Uit het voorgaande volgt dat het hof bevoegd was de zaak aan zich te houden en zelf af te doen. Omdat de grieven de aansprakelijkheid van Banning c.s. jegens (de gezamenlijke schuldeisers van) [C] en [D] ten gronde aan de orde stelden, dienden de curatoren er rekening mee te houden dat bij het afdoen van de zaak door het hof ook het – zowel in het kader van de incidentele vordering tot afgifte van stukken, als bij het getuigenverhoor van [de advocaat] gedaneberoep op het verschoningsrecht van [de advocaat] van belang zou kunnen zijn. Uit de memorie van antwoord van de curatoren blijkt dat zij dat onder ogen hebben gezien. Anders dan het onderdeel betoogt, was er dus geen aanleiding de curatoren in de gelegenheid te stellen zich nog nader uit te laten.

3.3

De overige klachten van het middel kunnen evenmin tot cassatie leiden. De Hoge Raad hoeft niet te motiveren waarom hij tot dit oordeel is gekomen.
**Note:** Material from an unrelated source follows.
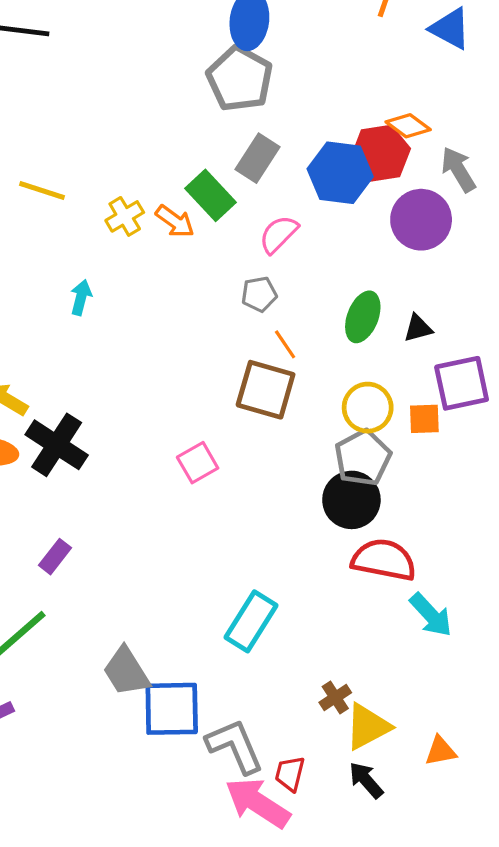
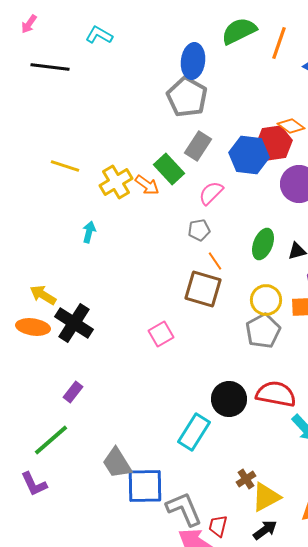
yellow cross: (125, 216) -> (116, 182), size x1.4
black circle: (351, 500) -> (229, 399), moved
black arrow: (366, 780) -> (265, 530), turned 95

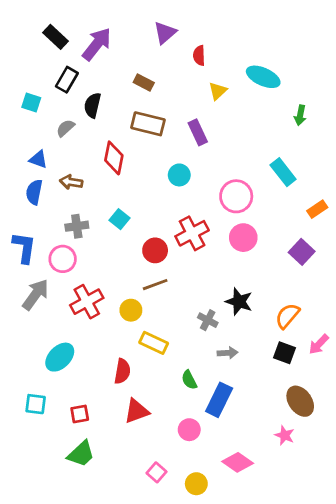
Bij de beoordeling van deze klachten is het namelijk niet nodig om antwoord te geven op vragen die van belang zijn voor de eenheid of de ontwikkeling van het recht (zie art. 81 lid 1 RO).

3.4

Het incidentele beroep, dat is ingesteld onder de voorwaarde dat het middel in het principale beroep tot vernietiging van het arrest van het hof leidt, behoeft gelet op hetgeen hiervoor is overwogen geen behandeling.

4 Beslissing

De Hoge Raad:

- verwerpt het principale beroep;

- veroordeelt de curatoren in de kosten van het geding in cassatie, tot op deze uitspraak aan de zijde van Banning c.s. begroot op € 6.662,34 aan verschotten en € 2.200,-- voor salaris, vermeerderd met de wettelijke rente over deze kosten indien de curatoren deze niet binnen veertien dagen na heden hebben voldaan.

Dit arrest is gewezen door de vicepresident C.A. Streefkerk als voorzitter en de raadsheren T.H. Tanja-van den Broek, C.E. du Perron, M.J. Kroeze en F.J.P. Lock, en in het openbaar uitgesproken door de raadsheer C.E. du Perron op 17 januari 2020.